I am saving DStream to Cassandra. There is a column in Cassandra with map<text, text> datatype. Cassandra does not support null value in Map, but null value can occur in the stream.
I have added try catch if case something goes wrong, but the program stopped despite that and I don't see error message in the log:
try {
cassandraStream.saveToCassandra("table", "keyspace")
} catch {
case e: Exception => log.error("Error in saving data in Cassandra" + e.getMessage, e)
}
Exception
Caused by: java.lang.NullPointerException: Map values cannot be null
at com.datastax.driver.core.TypeCodec$AbstractMapCodec.serialize(TypeCodec.java:2026)
at com.datastax.driver.core.TypeCodec$AbstractMapCodec.serialize(TypeCodec.java:1909)
at com.datastax.driver.core.AbstractData.set(AbstractData.java:530)
at com.datastax.driver.core.AbstractData.set(AbstractData.java:536)
at com.datastax.driver.core.BoundStatement.set(BoundStatement.java:870)
at com.datastax.spark.connector.writer.BoundStatementBuilder.com$datastax$spark$connector$writer$BoundStatementBuilder$$bindColumnUnset(BoundStatementBuilder.scala:73)
at com.datastax.spark.connector.writer.BoundStatementBuilder$$anonfun$6.apply(BoundStatementBuilder.scala:84)
at com.datastax.spark.connector.writer.BoundStatementBuilder$$anonfun$6.apply(BoundStatementBuilder.scala:84)
at com.datastax.spark.connector.writer.BoundStatementBuilder$$anonfun$bind$1.apply$mcVI$sp(BoundStatementBuilder.scala:106)
at scala.collection.immutable.Range.foreach$mVc$sp(Range.scala:160)
at com.datastax.spark.connector.writer.BoundStatementBuilder.bind(BoundStatementBuilder.scala:101)
at com.datastax.spark.connector.writer.GroupingBatchBuilder.next(GroupingBatchBuilder.scala:106)
at com.datastax.spark.connector.writer.GroupingBatchBuilder.next(GroupingBatchBuilder.scala:31)
at scala.collection.Iterator$class.foreach(Iterator.scala:893)
at com.datastax.spark.connector.writer.GroupingBatchBuilder.foreach(GroupingBatchBuilder.scala:31)
at com.datastax.spark.connector.writer.TableWriter$$anonfun$writeInternal$1.apply(TableWriter.scala:233)

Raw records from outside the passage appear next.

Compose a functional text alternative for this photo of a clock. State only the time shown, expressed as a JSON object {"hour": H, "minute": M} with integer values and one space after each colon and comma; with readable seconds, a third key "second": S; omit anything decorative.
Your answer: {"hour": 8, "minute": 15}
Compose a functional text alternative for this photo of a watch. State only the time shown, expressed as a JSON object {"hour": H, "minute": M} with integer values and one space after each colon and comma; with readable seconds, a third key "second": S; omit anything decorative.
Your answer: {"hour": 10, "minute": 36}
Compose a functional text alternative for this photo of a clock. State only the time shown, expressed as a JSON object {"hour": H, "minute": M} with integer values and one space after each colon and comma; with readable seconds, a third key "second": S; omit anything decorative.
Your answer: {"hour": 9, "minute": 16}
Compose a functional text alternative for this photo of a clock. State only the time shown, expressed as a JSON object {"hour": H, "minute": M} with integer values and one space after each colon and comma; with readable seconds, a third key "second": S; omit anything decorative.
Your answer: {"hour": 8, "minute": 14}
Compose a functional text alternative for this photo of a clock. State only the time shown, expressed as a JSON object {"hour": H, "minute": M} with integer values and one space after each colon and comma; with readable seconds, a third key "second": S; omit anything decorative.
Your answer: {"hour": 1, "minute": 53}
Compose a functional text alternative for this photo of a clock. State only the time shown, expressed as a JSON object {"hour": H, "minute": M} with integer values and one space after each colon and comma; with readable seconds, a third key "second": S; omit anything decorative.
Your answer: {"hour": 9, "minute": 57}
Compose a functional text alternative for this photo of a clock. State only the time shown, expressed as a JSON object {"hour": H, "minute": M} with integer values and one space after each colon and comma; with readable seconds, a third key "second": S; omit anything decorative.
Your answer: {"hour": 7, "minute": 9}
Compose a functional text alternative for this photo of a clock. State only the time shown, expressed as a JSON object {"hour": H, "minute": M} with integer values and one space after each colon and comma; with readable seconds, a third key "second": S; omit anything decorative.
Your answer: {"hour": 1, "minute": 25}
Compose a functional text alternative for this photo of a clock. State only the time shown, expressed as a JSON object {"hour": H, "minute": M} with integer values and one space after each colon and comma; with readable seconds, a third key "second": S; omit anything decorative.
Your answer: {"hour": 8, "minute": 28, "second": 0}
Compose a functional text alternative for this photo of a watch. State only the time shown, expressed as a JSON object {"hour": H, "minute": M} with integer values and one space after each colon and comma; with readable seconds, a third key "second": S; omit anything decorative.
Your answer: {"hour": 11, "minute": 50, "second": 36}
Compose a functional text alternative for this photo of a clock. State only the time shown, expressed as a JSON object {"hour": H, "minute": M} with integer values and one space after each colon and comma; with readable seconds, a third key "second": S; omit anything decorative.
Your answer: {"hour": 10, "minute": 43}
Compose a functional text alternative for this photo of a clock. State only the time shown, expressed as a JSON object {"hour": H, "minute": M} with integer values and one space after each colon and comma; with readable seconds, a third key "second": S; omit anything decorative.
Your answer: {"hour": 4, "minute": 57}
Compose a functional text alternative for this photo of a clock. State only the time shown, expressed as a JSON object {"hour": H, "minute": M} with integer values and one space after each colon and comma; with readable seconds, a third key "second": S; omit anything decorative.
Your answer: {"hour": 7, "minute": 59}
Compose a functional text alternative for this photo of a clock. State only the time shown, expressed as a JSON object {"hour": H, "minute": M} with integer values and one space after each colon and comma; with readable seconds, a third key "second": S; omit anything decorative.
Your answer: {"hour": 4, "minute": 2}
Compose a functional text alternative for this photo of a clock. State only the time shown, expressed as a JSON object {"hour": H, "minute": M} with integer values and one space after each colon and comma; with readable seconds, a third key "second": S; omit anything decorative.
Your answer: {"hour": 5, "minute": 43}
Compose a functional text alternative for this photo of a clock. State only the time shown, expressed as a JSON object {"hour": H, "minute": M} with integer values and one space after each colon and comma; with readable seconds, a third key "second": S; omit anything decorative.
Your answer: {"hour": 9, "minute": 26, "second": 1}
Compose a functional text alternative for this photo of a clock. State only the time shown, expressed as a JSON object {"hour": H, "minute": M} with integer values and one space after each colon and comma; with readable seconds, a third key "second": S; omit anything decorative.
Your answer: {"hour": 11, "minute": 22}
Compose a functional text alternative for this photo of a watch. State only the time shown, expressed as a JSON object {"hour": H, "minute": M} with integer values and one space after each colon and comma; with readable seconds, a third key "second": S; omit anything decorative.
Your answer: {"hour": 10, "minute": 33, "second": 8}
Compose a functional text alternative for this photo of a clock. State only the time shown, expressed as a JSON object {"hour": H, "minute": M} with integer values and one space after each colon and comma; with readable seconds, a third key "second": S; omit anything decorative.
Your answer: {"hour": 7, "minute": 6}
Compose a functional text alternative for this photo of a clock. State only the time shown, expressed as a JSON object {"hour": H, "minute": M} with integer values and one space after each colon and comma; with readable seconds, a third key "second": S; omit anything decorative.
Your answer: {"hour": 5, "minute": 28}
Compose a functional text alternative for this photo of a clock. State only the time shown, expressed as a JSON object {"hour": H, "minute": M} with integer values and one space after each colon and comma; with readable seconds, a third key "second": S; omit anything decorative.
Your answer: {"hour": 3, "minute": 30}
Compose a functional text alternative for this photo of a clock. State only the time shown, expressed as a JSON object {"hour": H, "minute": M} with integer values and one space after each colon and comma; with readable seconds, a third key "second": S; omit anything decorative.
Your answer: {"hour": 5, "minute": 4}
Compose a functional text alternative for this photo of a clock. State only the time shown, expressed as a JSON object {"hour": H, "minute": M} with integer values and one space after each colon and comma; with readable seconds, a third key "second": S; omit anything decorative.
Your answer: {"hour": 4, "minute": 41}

at com.datastax.spark.connector.writer.TableWriter$$anonfun$writeInternal$1.apply(TableWriter.scala:210)
at com.datastax.spark.connector.cql.CassandraConnector$$anonfun$withSessionDo$1.apply(CassandraConnector.scala:112)
at com.datastax.spark.connector.cql.CassandraConnector$$anonfun$withSessionDo$1.apply(CassandraConnector.scala:111)
at com.datastax.spark.connector.cql.CassandraConnector.closeResourceAfterUse(CassandraConnector.scala:145)
at com.datastax.spark.connector.cql.CassandraConnector.withSessionDo(CassandraConnector.scala:111)
at com.datastax.spark.connector.writer.TableWriter.writeInternal(TableWriter.scala:210)
at com.datastax.spark.connector.writer.TableWriter.insert(TableWriter.scala:197)
at com.datastax.spark.connector.writer.TableWriter.write(TableWriter.scala:183)
at com.datastax.spark.connector.streaming.DStreamFunctions$$anonfun$saveToCassandra$1$$anonfun$apply$1.apply(DStreamFunctions.scala:54)
at com.datastax.spark.connector.streaming.DStreamFunctions$$anonfun$saveToCassandra$1$$anonfun$apply$1.apply(DStreamFunctions.scala:54)
at org.apache.spark.scheduler.ResultTask.runTask(ResultTask.scala:87)
at org.apache.spark.scheduler.Task.run(Task.scala:109)
at org.apache.spark.executor.Executor$TaskRunner.run(Executor.scala:345)
... 3 more
I'd like to know why the program got stops, despite the try/catch block. Why is the exception not caught?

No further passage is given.